Le Tour du monde à la rame (2000) nous présente deux livres : l'un est fermé, l'autre montre par contraste des pages dont l'animation mécanique rappelle le mouvement des rames. Sur ses feuillets, on reconnaît les continents, les mers dans leurs fluctuations, et les pays se rapprochant entre eux, les frontières se mouvant à mesure que les pages se tournent. Un tour du monde vu d'un pupitre d'écolier, non pour une approche studieuse, mais pour une expérimentation puissamment suggestive, un tour du monde truqué, surprenant, ingénieux, qui rappelle les vastes projets empiriques et oniriques des grands navigateurs visualisant, des cartes sous les yeux, le monde et les mers.
Le langage plastique de Vanarsky ramène les choses au problème du temps humain et ainsi, en plantant à nouveau le décor d'un fait d'époque, il crée une « ouverture » — au sens musical et architectural — qui livre passage à sa culture vive, qui l'entraîne de proche en proche vers un au-delà des simples confrontation et nivellement des symboles qu'on vit aujourd'hui.
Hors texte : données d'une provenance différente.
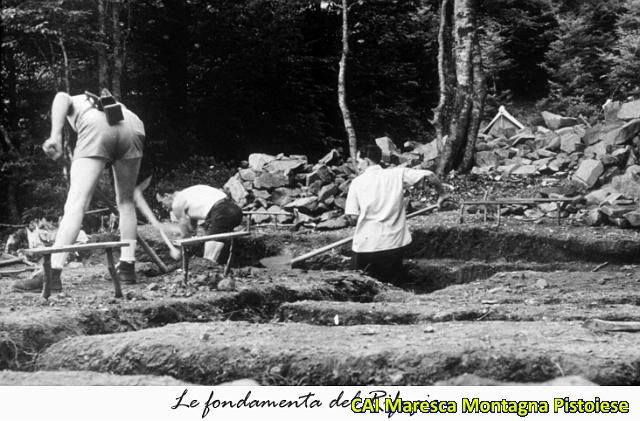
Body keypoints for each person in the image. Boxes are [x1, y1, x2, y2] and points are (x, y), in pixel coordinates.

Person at [13, 90, 145, 291]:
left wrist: (55, 136)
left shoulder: (76, 101)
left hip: (97, 125)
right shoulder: (105, 103)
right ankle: (127, 267)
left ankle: (52, 273)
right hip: (134, 125)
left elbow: (61, 96)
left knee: (76, 203)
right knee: (126, 202)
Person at [345, 144, 447, 283]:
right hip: (392, 245)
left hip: (365, 245)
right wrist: (442, 194)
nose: (358, 165)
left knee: (357, 286)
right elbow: (430, 174)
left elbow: (352, 217)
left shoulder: (357, 183)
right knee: (390, 287)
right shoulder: (397, 174)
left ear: (367, 161)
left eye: (358, 161)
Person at [156, 185, 243, 262]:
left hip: (221, 212)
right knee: (219, 241)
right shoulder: (188, 194)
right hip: (235, 210)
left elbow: (185, 228)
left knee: (208, 260)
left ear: (167, 196)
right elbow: (192, 228)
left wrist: (177, 246)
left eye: (161, 202)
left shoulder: (177, 203)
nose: (162, 206)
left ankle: (207, 275)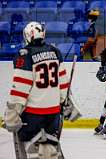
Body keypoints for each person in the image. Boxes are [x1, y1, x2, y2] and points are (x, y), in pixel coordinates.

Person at [3, 21, 71, 158]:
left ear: (28, 36)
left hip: (33, 115)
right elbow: (63, 84)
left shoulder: (25, 54)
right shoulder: (55, 51)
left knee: (33, 149)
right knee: (49, 148)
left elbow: (20, 89)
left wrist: (12, 114)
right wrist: (63, 102)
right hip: (53, 113)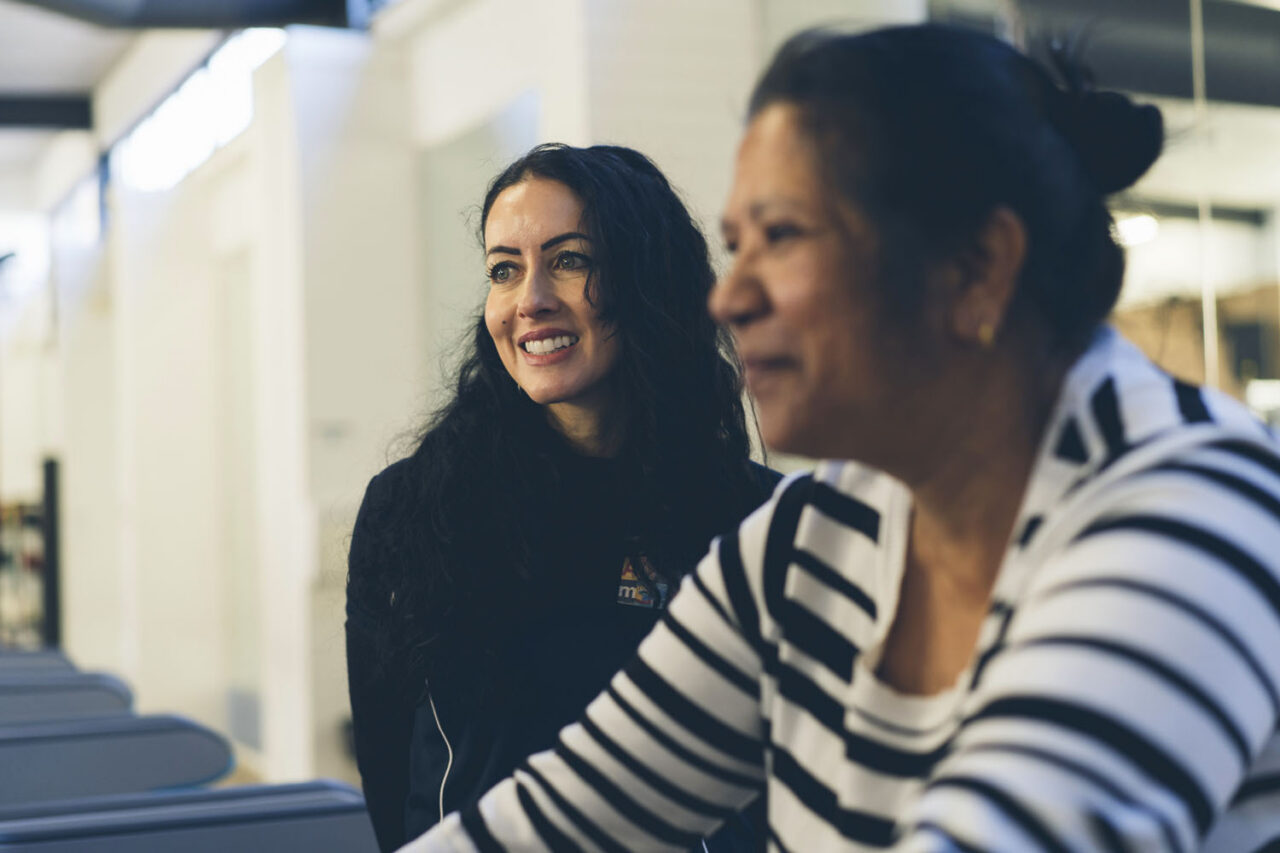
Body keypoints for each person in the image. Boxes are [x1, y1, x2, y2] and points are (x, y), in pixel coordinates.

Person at [403, 24, 1280, 853]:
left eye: (783, 237)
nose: (729, 299)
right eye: (739, 245)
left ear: (976, 269)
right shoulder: (816, 534)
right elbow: (562, 817)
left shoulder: (1192, 504)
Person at [345, 143, 776, 852]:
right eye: (504, 270)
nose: (530, 300)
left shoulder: (756, 518)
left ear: (649, 279)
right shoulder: (415, 511)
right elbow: (389, 775)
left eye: (570, 260)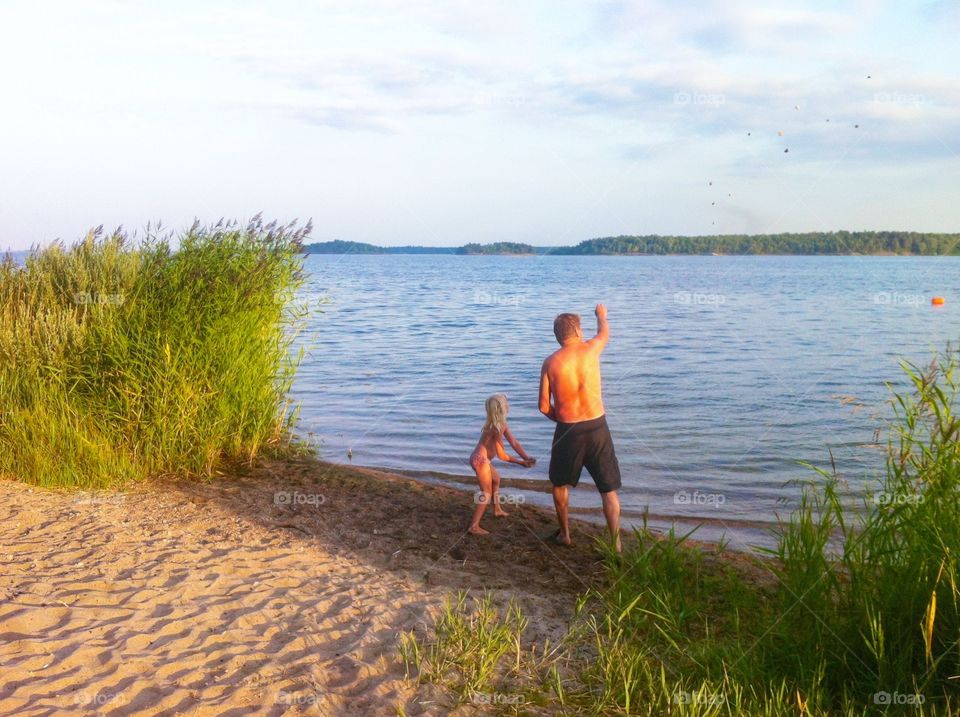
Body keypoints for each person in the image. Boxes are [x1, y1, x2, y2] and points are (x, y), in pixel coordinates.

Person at [539, 304, 622, 551]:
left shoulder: (550, 362)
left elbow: (544, 407)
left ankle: (565, 534)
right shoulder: (591, 349)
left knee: (559, 484)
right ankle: (616, 544)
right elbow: (605, 333)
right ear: (577, 330)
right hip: (597, 427)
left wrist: (565, 421)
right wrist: (602, 315)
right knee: (608, 490)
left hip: (568, 430)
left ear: (558, 335)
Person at [468, 394, 536, 535]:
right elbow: (502, 456)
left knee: (496, 479)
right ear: (502, 408)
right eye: (506, 403)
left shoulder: (498, 424)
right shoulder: (496, 428)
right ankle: (473, 527)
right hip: (481, 461)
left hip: (479, 458)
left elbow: (514, 442)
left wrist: (526, 457)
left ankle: (497, 509)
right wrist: (520, 463)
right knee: (486, 493)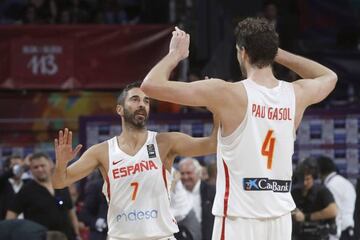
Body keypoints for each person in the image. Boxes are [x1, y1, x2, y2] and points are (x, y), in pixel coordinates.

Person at [140, 17, 337, 240]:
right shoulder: (296, 94)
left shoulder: (227, 92)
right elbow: (330, 77)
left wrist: (175, 54)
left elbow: (150, 85)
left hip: (239, 217)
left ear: (243, 53)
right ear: (271, 52)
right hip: (280, 219)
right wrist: (277, 53)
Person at [52, 81, 218, 240]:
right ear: (120, 110)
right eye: (135, 99)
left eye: (146, 101)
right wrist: (61, 164)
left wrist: (218, 107)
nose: (142, 104)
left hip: (160, 236)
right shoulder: (102, 151)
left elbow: (212, 144)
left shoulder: (165, 142)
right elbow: (60, 182)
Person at [6, 152, 80, 240]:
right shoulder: (26, 190)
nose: (40, 169)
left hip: (67, 236)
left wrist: (77, 234)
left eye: (42, 165)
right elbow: (11, 214)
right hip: (39, 237)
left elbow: (71, 212)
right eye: (35, 167)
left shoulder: (62, 185)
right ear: (31, 170)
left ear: (50, 165)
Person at [291, 165, 337, 240]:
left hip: (319, 235)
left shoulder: (321, 190)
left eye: (307, 179)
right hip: (298, 235)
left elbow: (333, 211)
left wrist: (306, 217)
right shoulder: (295, 192)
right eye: (302, 179)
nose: (305, 183)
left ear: (313, 177)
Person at [317, 156, 357, 240]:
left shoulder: (332, 185)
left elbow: (336, 213)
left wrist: (333, 237)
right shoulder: (344, 182)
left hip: (341, 233)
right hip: (349, 231)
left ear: (320, 171)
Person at [179, 158, 216, 240]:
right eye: (182, 173)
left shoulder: (212, 192)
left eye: (189, 173)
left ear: (197, 173)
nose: (185, 177)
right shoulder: (176, 194)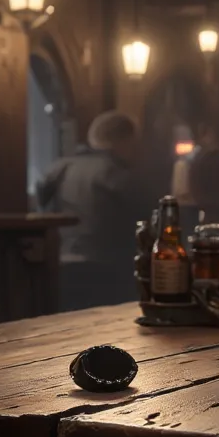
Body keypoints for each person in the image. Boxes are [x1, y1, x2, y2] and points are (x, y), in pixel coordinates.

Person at [35, 111, 149, 310]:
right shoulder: (116, 174)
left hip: (60, 265)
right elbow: (143, 219)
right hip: (107, 268)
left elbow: (42, 207)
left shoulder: (60, 168)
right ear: (124, 141)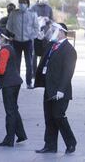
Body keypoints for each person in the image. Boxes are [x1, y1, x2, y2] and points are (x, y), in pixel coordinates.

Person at [34, 23, 77, 154]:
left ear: (62, 32)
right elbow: (39, 52)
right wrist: (39, 39)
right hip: (49, 87)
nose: (52, 32)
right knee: (49, 117)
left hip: (60, 90)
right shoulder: (52, 45)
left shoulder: (69, 49)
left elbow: (68, 72)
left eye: (55, 30)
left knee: (58, 116)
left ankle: (71, 143)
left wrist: (61, 90)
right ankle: (50, 145)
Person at [6, 0, 39, 89]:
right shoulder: (14, 13)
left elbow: (36, 27)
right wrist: (13, 34)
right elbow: (9, 26)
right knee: (16, 63)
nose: (22, 4)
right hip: (16, 42)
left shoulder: (32, 14)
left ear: (27, 4)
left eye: (24, 2)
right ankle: (17, 82)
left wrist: (31, 36)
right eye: (20, 2)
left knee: (29, 63)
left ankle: (29, 82)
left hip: (28, 42)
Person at [31, 0, 54, 78]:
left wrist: (48, 20)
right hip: (36, 34)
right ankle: (34, 73)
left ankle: (42, 72)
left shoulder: (49, 8)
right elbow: (29, 20)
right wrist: (38, 19)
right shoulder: (33, 7)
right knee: (34, 54)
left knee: (45, 54)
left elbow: (52, 20)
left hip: (46, 35)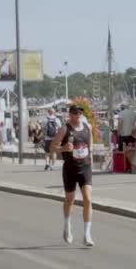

En laissant sa valeur irréductible au symbole, pris à l'art ou au quotidien, et en l'animant de mouvements ostensiblement mécaniques, Vanarsky nous donne, sans paradoxe aucun, de percevoir la profondeur temporelle qui éloigne de nous la chose symbolisée. Il y a là quelque chose d'irrévocable, une dimension que le postmoderne nous autorise rarement à appréhender. Si Vanarsky joue sur la répétition à la fois rythmique et théâtrale des choses qu'il sculpte, c'est qu'il s'attache à imaginer ce qu'il reste de l'original, quand il n'en reste plus rien — pour paraphraser une phrase de Volodine : « Mes livres sont écrits sur ce qu'il reste, quand il ne reste plus rien ». Là encore s'ouvre le champ du symbolique comme une promesse de modernité.
Mais cette ouverture, créée par les sculptures de Vanarsky n'est pas sans laisser apparaître un cadre par où faire voir artistiquement l'enjeu d'une telle modernité. Elle rejoint dès lors la brèche décrite par Kafka dans ses paraboles, qui est une ligne de combat où l’homme, le « il », « se tient » entre les forces antagonistes du passé et du futur. Or, à en croire Hannah Arendt, il existerait une force diagonale, résultante des deux forces antagonistes conduisant hors de la ligne de combat, dans un foyer qu'elle appelle le « parallélogramme des forces ». Cette diagonale, écrit-elle dans La Crise de la culture, « demeure liée dans le présent et se trouve enracinée en nous ». II faut apprendre à pratiquer cette expérience de pensée, trouver en nous cette diagonale qui nous soustrait au champ de bataille, sans laquelle le « il » kafkaïen meurt d'épuisement sous la pression du combat constant. La plastique de Vanarsky replace cette expérience dans le champ de l'art ; là où elle se fait moins radicale. Ses œuvres en offrent et les conditions et les paradigmes. À chacun d'apprendre par la fréquentation de ses sculptures à se mouvoir dans cette brèche, et ainsi, d'être activement moderne…
© Chantal Golovine 2004. " Jack Vanarsky ou la sculpture entre passé et futur ". Revue Verso n°33, Paris, p. 14-15.